Positive-Parity Linear-Chain Molecular Band in C16

An inelastic excitation and cluster-decay experiment $^{2}\mathrm{H}(^{16}\mathrm{C},^{4}\mathrm{He}+^{12}\mathrm{Be}\text{ }\text{or}\text{ }^{6}\mathrm{He}+^{10}\mathrm{Be})^{2}\mathrm{H}$ was carried out to investigate the linear-chain clustering structure in neutron-rich $^{16}\mathrm{C}$. For the first time, decay paths from the $^{16}\mathrm{C}$ resonances to various states of the final nuclei were determined, thanks to the well-resolved $Q$-value spectra obtained from the threefold coincident measurement. The close-threshold resonance at 16.5 MeV is assigned as the ${J}^{\ensuremath{\pi}}={0}^{+}$ band head of the predicted positive-parity linear-chain molecular band with $(3/{2}_{\ensuremath{\pi}}^{\ensuremath{-}}{)}^{2}(1/{2}_{\ensuremath{\sigma}}^{\ensuremath{-}}{)}^{2}$ configuration, according to the associated angular correlation and decay analysis.

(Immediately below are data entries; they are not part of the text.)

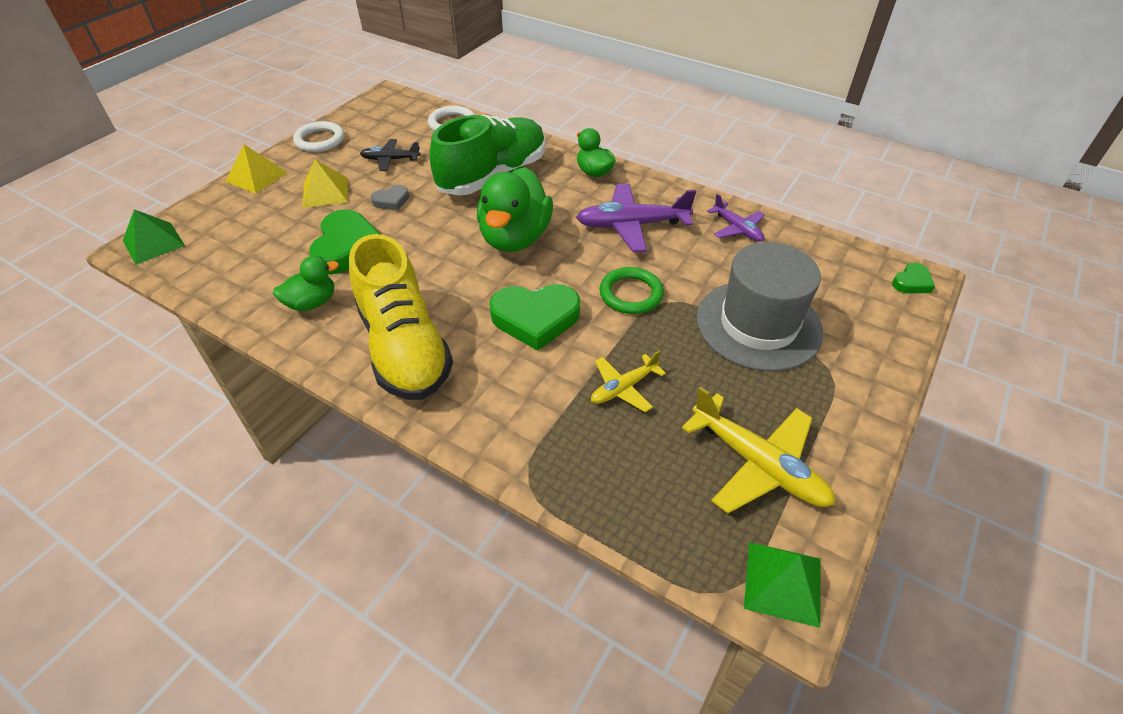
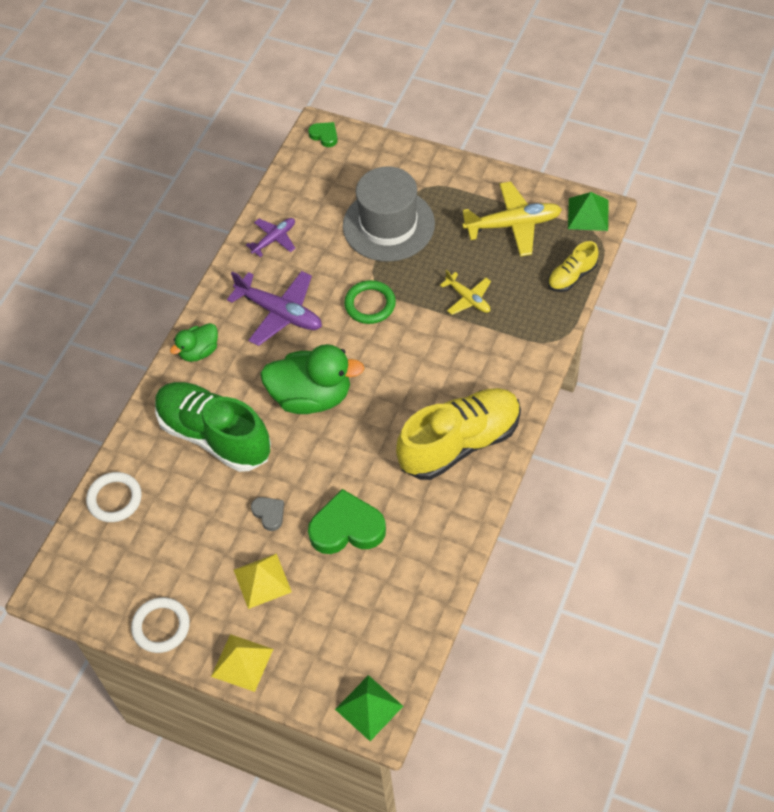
camera: 95 degrees left, 10 degrees up
green duck [273,256,339,311] -> none
black plane [360,139,421,171] -> none
green heart [489,284,580,351] -> none
purple plane [576,184,696,252] -> purple plane turned 45 degrees counterclockwise [227,271,322,346]
yellow plane [682,386,835,513] -> yellow plane turned 45 degrees clockwise [462,182,562,256]
none -> yellow shoe [548,241,599,292]

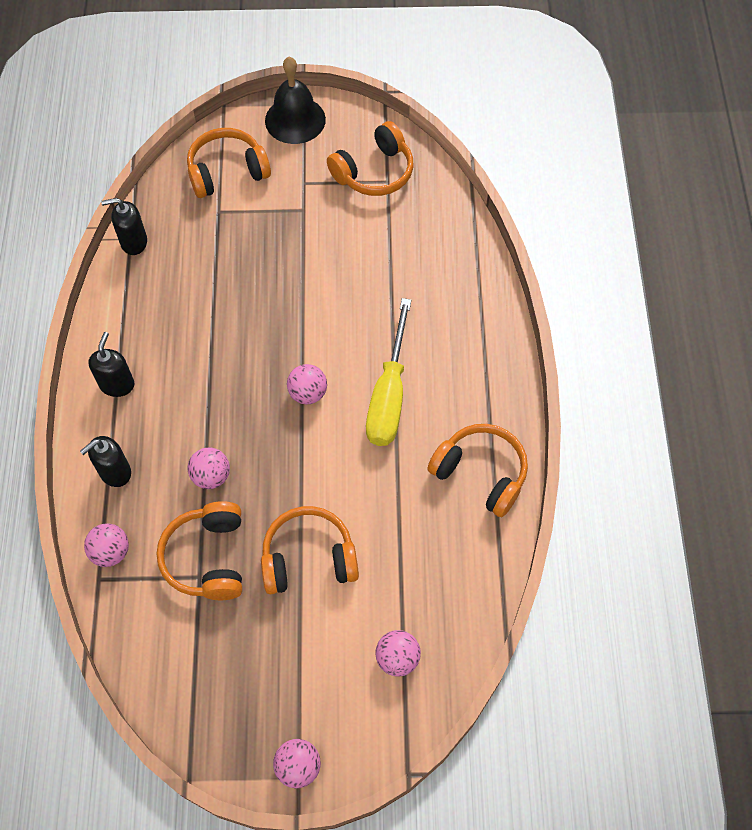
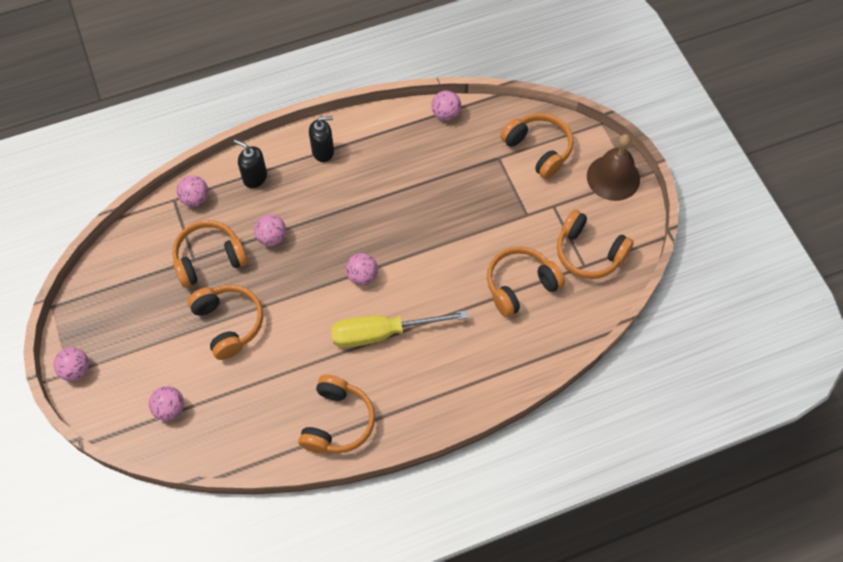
camera: 70 degrees right, 0 degrees up
black soap dispenser [101,198,147,255] -> pink ball [432,90,461,121]
black bell [265,57,326,144] -> brown bell [587,134,640,201]
none -> orange headphones [487,246,565,317]

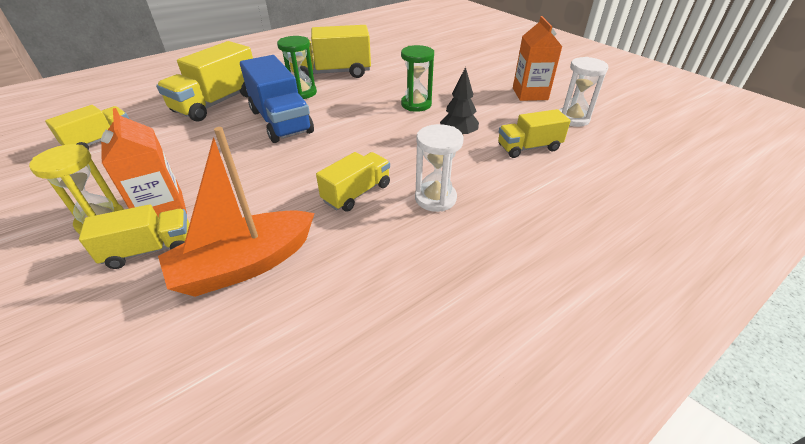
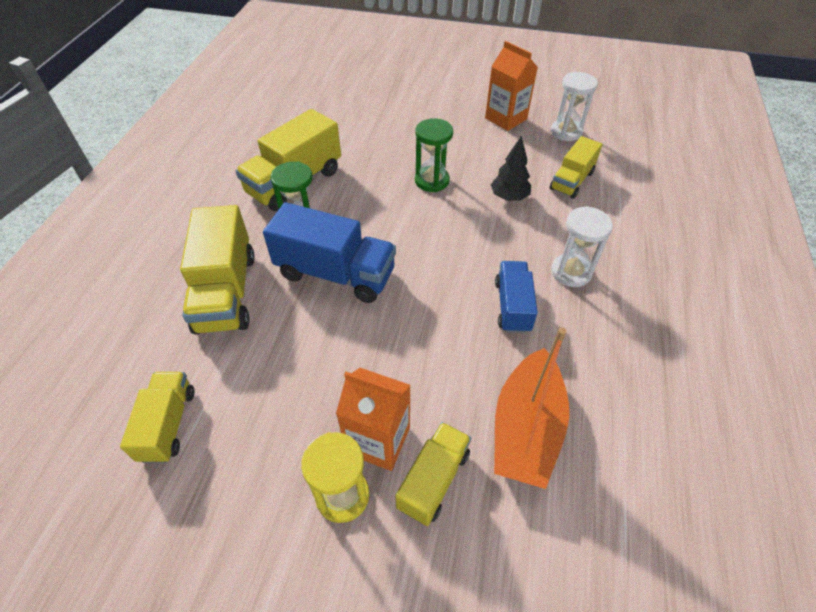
camera: 40 degrees left, 10 degrees up
yellow truck [316,152,390,212] -> blue truck [495,261,538,333]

Other members of this band were found at 17.3, 19.4, and 21.6 MeV based on their selective decay properties, being consistent with the theoretical predictions. Another intriguing high-lying state was observed at 27.2 MeV which decays almost exclusively to $^{6}\mathrm{He}+^{10}\mathrm{Be}(\ensuremath{\sim}6\text{ }\text{ }\mathrm{MeV})$ final channel, corresponding well to another predicted linear-chain structure with the pure $\ensuremath{\sigma}$-bond configuration.